**EXERCISE INSTRUCTIONS**
The entries below are to be copied exactly, with nothing left out.

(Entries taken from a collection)
#####
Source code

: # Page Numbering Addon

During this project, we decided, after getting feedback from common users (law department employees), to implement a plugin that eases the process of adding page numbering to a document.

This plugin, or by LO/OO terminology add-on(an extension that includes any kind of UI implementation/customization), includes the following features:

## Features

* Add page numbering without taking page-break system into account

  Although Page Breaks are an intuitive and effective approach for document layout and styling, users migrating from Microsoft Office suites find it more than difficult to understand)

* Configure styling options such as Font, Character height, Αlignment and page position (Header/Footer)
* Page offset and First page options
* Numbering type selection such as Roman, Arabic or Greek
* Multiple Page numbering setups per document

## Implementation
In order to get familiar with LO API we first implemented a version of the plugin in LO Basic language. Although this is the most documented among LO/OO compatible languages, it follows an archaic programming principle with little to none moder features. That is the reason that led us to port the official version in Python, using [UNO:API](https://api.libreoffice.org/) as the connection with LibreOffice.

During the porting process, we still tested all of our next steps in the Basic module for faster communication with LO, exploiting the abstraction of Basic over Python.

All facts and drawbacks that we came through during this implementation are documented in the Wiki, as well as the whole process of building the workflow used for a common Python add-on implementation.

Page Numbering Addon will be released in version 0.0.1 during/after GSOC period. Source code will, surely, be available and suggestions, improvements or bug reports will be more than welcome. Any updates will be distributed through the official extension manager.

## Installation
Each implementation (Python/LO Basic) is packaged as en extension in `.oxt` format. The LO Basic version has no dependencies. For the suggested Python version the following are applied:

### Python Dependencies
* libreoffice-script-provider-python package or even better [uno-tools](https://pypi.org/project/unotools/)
#####
**WRITTEN ANSWER**
Source code

: # Page Numbering Addon

During this project, we decided, after getting feedback from common users (law department employees), to implement a plugin that eases the process of adding page numbering to a document.

This plugin, or by LO/OO terminology add-on(an extension that includes any kind of UI implementation/customization), includes the following features:

## Features

* Add page numbering without taking page-break system into account

  Although Page Breaks are an intuitive and effective approach for document layout and styling, users migrating from Microsoft Office suites find it more than difficult to understand)

* Configure styling options such as Font, Character height, Αlignment and page position (Header/Footer)
* Page offset and First page options
* Numbering type selection such as Roman, Arabic or Greek
* Multiple Page numbering setups per document

## Implementation
In order to get familiar with LO API we first implemented a version of the plugin in LO Basic language. Although this is the most documented among LO/OO compatible languages, it follows an archaic programming principle with little to none moder features. That is the reason that led us to port the official version in Python, using [UNO:API](https://api.libreoffice.org/) as the connection with LibreOffice.

During the porting process, we still tested all of our next steps in the Basic module for faster communication with LO, exploiting the abstraction of Basic over Python.

All facts and drawbacks that we came through during this implementation are documented in the Wiki, as well as the whole process of building the workflow used for a common Python add-on implementation.

Page Numbering Addon will be released in version 0.0.1 during/after GSOC period. Source code will, surely, be available and suggestions, improvements or bug reports will be more than welcome. Any updates will be distributed through the official extension manager.

## Installation
Each implementation (Python/LO Basic) is packaged as en extension in `.oxt` format. The LO Basic version has no dependencies. For the suggested Python version the following are applied:

### Python Dependencies
* libreoffice-script-provider-python package or even better [uno-tools](https://pypi.org/project/unotools/)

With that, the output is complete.